The new 34-hour restart requirements of the hours-of-service regulation changes set to become effective July 1 rely on skewed data and are likely to burden the industry with a cost $322 million more a year than the Federal Motor Carrier Safety Administration says adaptation to the new rules will cost, according to a study released this week by the American Transportation Research Institute.
ATRI is the research wing of the American Trucking Associations, which has been battling the hours-of-service changes in court.
One of the conclusions of ATRI’s report are that the 34-hour restart provisions that limit the use of a restart to once a week and the requirement that two resting periods occur between 1 a.m. and 5 a.m. are based on a “biased dataset of driver logs from carriers undergoing compliance reviews and safety audits.”
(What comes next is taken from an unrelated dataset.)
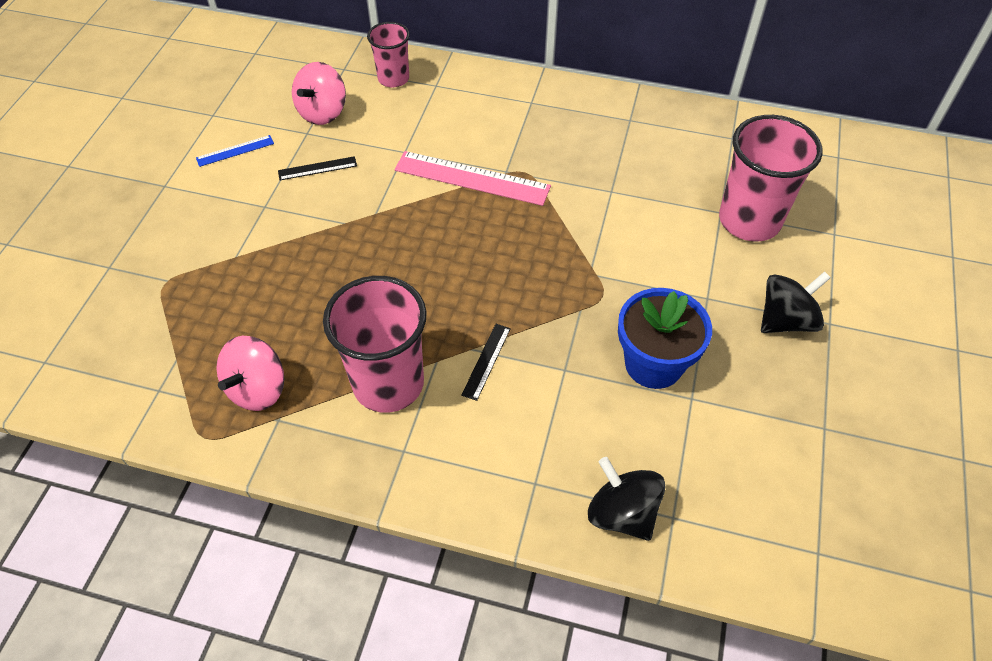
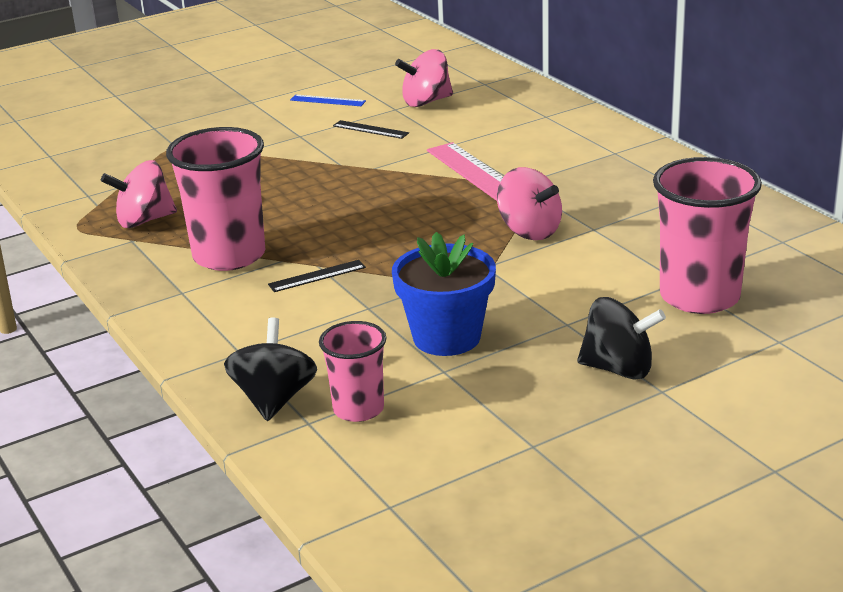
camera: 45 degrees right, 25 degrees down
(393, 78) = (516, 101): pink cup -> pink cup (358, 409)
(574, 218) = (529, 231): none -> pink spinning top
The other is that FMCSA’s calculation that the industry will see a benefit of $133 million a year based on the restart provisions is way off, and that the provisions will actually cost the industry $189 million and change each year, “based on a conservative estimate of 15 minutes per week lost by the average driver due to productivity losses” not found in FMCSA’s figures, says ATRI’s report. The difference results in what ATRI says is a $322 million miscalculation.
ATRI attributes the discrepancy to lack of calculation by FMCSA of limiting driver productivity, lost work hours, increased congestion, increased restart times and potential increase in shipper costs.
Click here to get a copy of ATRI’s report.
It analyzed survey data from 2,000 drivers and 500 carriers and looked at a logbook data from 40,000 drivers and 1.4 million individual driver logs.